## AIM
Change "catalogue / barcode" to "catalog number" in the rows from the first one through the line with "name author: (L.) Voigt", and leave everything else in those lines as it is.
━━━ DATA FOR THIS EXERCISE
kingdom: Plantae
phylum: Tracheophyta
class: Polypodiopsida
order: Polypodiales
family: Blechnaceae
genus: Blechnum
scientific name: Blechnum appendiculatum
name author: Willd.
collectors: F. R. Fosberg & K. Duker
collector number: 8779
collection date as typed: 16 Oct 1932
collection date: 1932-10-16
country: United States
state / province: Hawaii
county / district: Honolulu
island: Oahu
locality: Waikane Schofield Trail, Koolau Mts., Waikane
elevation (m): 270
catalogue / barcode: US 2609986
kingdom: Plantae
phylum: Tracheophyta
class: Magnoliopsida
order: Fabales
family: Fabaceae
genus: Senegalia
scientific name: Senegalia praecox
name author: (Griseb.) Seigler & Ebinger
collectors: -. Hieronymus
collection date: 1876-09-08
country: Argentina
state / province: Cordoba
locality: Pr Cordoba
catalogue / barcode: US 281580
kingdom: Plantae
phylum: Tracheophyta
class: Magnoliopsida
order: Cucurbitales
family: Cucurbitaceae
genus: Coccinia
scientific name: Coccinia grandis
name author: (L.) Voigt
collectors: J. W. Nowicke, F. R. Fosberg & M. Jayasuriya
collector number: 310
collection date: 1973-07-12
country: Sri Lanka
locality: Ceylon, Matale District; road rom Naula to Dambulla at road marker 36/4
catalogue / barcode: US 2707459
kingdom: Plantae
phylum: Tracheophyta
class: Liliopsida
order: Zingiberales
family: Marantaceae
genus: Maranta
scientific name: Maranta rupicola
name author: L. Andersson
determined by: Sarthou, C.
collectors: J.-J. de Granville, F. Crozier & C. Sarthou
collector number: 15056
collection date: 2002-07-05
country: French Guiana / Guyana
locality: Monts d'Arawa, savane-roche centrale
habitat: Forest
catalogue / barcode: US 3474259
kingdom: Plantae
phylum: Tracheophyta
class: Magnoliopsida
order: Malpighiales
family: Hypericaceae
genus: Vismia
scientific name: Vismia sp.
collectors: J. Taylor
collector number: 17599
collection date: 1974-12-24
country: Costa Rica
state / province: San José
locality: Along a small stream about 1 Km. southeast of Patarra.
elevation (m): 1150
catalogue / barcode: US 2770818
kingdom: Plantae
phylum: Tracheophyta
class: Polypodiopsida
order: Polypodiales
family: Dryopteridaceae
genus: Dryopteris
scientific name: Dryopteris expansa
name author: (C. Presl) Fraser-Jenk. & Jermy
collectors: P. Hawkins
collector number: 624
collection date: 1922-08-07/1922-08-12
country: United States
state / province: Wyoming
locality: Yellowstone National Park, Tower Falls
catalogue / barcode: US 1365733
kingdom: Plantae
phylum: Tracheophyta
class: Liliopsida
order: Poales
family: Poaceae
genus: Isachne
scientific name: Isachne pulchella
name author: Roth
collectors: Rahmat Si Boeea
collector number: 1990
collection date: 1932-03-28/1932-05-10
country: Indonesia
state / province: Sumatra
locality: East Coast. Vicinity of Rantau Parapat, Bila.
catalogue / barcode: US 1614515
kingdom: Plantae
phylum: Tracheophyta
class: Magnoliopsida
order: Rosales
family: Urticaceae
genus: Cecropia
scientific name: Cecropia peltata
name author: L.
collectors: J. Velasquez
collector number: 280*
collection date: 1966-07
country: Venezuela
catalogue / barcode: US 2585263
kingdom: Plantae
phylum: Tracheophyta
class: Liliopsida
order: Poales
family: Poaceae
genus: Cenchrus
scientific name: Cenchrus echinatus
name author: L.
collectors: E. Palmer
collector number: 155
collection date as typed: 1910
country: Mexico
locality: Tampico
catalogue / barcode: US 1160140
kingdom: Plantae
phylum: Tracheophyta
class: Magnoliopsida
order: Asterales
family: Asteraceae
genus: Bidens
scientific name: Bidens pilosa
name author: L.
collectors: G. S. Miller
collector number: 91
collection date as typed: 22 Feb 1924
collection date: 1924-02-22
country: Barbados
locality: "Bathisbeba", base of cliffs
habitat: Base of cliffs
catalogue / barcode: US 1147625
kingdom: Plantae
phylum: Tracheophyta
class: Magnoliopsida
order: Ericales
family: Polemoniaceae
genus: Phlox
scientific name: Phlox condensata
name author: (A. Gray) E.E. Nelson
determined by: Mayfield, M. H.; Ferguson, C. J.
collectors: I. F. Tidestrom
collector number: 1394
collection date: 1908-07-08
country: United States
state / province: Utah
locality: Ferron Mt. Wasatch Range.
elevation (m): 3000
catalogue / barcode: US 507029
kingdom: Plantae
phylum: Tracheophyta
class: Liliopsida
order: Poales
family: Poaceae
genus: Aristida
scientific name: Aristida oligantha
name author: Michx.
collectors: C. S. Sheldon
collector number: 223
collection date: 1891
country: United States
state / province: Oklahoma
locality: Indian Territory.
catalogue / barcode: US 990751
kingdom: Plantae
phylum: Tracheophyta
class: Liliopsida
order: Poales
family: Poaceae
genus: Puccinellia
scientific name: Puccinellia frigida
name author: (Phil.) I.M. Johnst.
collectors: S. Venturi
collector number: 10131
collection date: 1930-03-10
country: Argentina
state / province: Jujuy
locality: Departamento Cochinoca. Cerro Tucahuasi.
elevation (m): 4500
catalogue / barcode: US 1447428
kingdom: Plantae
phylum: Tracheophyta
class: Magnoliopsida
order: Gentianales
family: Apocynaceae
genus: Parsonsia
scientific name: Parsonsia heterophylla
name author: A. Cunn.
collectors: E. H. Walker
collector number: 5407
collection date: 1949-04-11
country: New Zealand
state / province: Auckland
━━━━━━
## WRITTEN REPLY
kingdom: Plantae
phylum: Tracheophyta
class: Polypodiopsida
order: Polypodiales
family: Blechnaceae
genus: Blechnum
scientific name: Blechnum appendiculatum
name author: Willd.
collectors: F. R. Fosberg & K. Duker
collector number: 8779
collection date as typed: 16 Oct 1932
collection date: 1932-10-16
country: United States
state / province: Hawaii
county / district: Honolulu
island: Oahu
locality: Waikane Schofield Trail, Koolau Mts., Waikane
elevation (m): 270
catalog number: US 2609986
kingdom: Plantae
phylum: Tracheophyta
class: Magnoliopsida
order: Fabales
family: Fabaceae
genus: Senegalia
scientific name: Senegalia praecox
name author: (Griseb.) Seigler & Ebinger
collectors: -. Hieronymus
collection date: 1876-09-08
country: Argentina
state / province: Cordoba
locality: Pr Cordoba
catalog number: US 281580
kingdom: Plantae
phylum: Tracheophyta
class: Magnoliopsida
order: Cucurbitales
family: Cucurbitaceae
genus: Coccinia
scientific name: Coccinia grandis
name author: (L.) Voigt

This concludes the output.